My Life Without A Cell Phone

September 3, 2013 /

Maria Garcia, 15, manages to survive without a cell phone. Photo: FLICKR

Maria Garcia, 15, manages to survive without a cell phone. Photo: FLICKR


MARIA GARCIA/Coachella Uninc


My name is Maria. I am 15 years old, and I do not own a cell phone.

This makes me a rare breed among people my age who are constantly connected to their smart phones.

And I always wonder why this is the case.

It frustrates me when I speak to my older sister — or try to – and she is looking at her phone and doesn’t hear a word I say. If she does realize I’m talking to her, she responds with, “What were you saying?”

I think it’s common courtesy to pay attention when someone is speaking to you, but I guess I am asking too much.

The main reason I don’t have a phone? Money.

Even the best “deal” would mean high monthly payments for data and minutes. It seems like a great deal at first because you don’t have to pay much to get started, but you will have to pay sooner or later. If you go past your data limit, then you will really have to pay. What happens if you drop your phone and break it? You will have to pay for that, too.

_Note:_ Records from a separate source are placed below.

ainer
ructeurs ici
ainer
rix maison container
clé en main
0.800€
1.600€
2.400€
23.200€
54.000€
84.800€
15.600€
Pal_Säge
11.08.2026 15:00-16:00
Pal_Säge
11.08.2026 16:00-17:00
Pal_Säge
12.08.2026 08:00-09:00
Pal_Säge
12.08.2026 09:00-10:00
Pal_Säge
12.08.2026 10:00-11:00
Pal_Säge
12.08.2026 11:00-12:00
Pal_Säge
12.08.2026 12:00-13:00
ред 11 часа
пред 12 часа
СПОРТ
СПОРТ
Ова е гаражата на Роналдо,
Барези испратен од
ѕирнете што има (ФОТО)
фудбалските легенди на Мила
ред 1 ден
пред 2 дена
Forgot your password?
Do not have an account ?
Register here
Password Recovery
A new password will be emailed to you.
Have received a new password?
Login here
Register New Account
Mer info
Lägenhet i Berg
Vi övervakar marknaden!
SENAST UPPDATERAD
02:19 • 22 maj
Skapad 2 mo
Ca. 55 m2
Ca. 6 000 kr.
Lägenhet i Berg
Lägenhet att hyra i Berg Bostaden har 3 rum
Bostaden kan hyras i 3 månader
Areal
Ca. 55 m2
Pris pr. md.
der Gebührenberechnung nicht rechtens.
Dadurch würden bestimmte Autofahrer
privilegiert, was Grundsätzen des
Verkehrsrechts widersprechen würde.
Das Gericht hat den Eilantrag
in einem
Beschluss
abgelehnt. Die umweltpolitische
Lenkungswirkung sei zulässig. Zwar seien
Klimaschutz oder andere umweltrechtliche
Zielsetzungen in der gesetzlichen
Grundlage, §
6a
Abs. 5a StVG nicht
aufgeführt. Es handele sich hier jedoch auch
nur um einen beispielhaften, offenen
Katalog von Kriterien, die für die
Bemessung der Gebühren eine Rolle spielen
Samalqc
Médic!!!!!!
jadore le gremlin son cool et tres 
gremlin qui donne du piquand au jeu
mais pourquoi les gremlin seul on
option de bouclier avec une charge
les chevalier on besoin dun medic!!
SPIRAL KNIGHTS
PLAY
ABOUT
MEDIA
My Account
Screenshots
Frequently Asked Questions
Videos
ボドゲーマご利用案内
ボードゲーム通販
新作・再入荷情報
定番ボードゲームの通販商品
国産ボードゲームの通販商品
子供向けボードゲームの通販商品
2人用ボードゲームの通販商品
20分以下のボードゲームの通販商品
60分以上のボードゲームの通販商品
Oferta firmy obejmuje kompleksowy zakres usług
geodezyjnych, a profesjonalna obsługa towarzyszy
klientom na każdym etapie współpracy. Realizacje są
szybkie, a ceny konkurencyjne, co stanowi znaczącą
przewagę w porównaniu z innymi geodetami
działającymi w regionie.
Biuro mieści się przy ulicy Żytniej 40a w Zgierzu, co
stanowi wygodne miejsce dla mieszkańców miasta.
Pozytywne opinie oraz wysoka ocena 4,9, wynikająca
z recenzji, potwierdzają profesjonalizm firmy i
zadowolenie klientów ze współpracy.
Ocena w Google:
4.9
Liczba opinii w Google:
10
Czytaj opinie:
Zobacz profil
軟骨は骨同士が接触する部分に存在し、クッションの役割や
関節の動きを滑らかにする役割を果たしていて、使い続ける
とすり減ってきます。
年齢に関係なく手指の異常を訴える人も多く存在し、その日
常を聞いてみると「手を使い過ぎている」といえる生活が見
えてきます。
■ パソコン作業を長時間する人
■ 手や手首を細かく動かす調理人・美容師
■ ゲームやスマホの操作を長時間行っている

So I wonder, is it really worth it?

Some people are very obsessed with the newest technology. As great as that might sound, it might not actually be the case. The more knowledgeable the techie, the more dependent they are on their devices. There are so many apps nowadays, and I’ve seen people rely on them way too much. Plus, it seems phones are outdated almost instantly.

I obviously don’t have a technology dependency problem. Sometimes I think it would be nice to communicate with my friends, but then I think, “Do I really need to, when I see them every day at school?”

Phones are useful, though. Like if you need to be picked up from school at a different time, you can easily call home for a ride. When you need to speak with someone very urgently, then cell phones can be super useful. Otherwise, your only options are borrowing phones and using pay phones. I can email, but I don’t always have access to it.

There are times I feel left out and wish a smart phone would magically appear in my hands. I wish I could easily share something with friends or have something to pass the time when I’m waiting for my parents. I would love to be connected with my friends and watch anime whenever I want. But for the most part, because my mom worries a lot, it would be nice to be able call her when I need a ride or to tell her I’m safe. In the meantime, I continue to be an outsider to the smart phone world.

Yet I manage to survive. Most of my friends have cell phones, so I can borrow theirs. As for contacting my mom, she always knows where I am and where I’m going. We make pick-up arrangements in advance. When I have Wi-Fi, I take the opportunity to message my friends through Facebook or a messaging app on my iPod.

It may seem hard to believe, but my life without a cell phone isn’t so bad. I’m aware of people and of my surroundings. I also don’t worry about losing, charging, or breaking my phone.

As nice as it might be to be connected to everyone all the time, maybe one day we’ll come to the realization that technology has taken over our lives and that it may not be as great as we had once thought.


 Maria Garcia, 15, is a sophomore at Olive Crest Academy in Coachella.